### Data for this exercise
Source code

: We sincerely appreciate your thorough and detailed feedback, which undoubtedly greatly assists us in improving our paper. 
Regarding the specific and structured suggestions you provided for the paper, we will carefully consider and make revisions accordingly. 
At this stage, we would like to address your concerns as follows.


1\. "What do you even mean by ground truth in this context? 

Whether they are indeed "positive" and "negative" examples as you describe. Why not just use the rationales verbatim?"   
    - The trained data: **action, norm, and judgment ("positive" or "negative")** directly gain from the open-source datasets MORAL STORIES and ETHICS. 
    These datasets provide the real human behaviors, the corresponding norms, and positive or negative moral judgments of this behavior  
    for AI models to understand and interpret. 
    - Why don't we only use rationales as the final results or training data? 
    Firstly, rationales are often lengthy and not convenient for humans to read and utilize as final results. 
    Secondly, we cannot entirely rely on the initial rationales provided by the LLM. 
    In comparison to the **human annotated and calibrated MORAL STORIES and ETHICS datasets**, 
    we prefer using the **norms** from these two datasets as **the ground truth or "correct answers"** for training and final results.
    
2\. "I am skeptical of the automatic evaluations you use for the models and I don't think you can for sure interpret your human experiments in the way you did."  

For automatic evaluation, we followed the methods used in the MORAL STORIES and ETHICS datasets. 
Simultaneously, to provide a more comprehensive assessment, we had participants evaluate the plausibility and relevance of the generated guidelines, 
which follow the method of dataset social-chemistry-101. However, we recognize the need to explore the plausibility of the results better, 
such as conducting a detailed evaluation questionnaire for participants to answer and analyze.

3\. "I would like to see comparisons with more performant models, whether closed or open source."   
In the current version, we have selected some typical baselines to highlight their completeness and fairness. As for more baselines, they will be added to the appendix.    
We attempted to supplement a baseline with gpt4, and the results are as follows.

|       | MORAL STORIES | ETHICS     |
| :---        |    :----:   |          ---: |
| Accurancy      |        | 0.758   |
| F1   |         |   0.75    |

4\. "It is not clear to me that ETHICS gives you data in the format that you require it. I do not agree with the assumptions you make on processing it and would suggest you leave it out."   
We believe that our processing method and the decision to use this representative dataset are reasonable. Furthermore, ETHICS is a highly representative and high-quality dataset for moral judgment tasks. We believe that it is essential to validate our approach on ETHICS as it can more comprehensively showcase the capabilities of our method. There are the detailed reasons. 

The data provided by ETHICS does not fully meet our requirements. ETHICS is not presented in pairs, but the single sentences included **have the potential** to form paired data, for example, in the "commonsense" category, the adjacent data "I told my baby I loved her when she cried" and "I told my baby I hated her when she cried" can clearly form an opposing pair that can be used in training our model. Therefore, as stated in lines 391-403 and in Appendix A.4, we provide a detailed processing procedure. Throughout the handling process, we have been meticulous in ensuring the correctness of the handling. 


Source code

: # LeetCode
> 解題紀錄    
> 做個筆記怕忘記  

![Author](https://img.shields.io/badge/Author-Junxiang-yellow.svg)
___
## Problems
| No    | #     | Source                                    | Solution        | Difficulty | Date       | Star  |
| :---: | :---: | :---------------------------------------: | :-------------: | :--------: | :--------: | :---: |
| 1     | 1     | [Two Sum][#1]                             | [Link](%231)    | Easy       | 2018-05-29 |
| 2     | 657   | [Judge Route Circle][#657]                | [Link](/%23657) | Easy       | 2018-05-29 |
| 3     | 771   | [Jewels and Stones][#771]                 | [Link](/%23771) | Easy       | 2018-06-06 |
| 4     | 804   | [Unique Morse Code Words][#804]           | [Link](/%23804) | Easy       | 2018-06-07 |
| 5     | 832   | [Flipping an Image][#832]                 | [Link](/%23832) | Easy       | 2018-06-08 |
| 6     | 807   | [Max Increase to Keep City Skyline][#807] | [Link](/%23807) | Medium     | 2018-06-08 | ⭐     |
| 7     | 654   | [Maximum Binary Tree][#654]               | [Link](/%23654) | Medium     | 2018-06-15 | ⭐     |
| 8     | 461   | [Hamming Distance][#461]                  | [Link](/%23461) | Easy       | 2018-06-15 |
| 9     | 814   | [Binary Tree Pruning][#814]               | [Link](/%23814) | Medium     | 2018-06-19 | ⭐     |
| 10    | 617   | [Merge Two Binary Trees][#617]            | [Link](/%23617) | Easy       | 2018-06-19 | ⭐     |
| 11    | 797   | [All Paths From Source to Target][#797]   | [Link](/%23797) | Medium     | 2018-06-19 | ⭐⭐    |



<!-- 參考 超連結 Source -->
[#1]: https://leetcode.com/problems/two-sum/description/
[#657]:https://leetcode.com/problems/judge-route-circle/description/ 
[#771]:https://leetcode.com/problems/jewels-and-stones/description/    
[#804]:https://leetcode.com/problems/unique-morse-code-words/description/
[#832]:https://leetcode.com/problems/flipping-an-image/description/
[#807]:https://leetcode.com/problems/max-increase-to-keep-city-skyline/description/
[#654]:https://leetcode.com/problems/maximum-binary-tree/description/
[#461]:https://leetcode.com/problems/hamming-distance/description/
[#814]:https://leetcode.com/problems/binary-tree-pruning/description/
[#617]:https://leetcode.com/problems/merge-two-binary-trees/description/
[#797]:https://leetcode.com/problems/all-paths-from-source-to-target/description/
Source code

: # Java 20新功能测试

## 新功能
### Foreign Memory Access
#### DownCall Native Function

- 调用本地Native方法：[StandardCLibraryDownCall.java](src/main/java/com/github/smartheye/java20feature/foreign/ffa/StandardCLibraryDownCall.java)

### The task
From the entries above, extract only the lines running from the one containing "[Binary Tree Pruning][#814]" through the one containing "[Merge Two Binary", inclusive.

### Response to this task
| 9     | 814   | [Binary Tree Pruning][#814]               | [Link](/%23814) | Medium     | 2018-06-19 | ⭐     |
| 10    | 617   | [Merge Two Binary Trees][#617]            | [Link](/%23617) | Easy       | 2018-06-19 | ⭐     |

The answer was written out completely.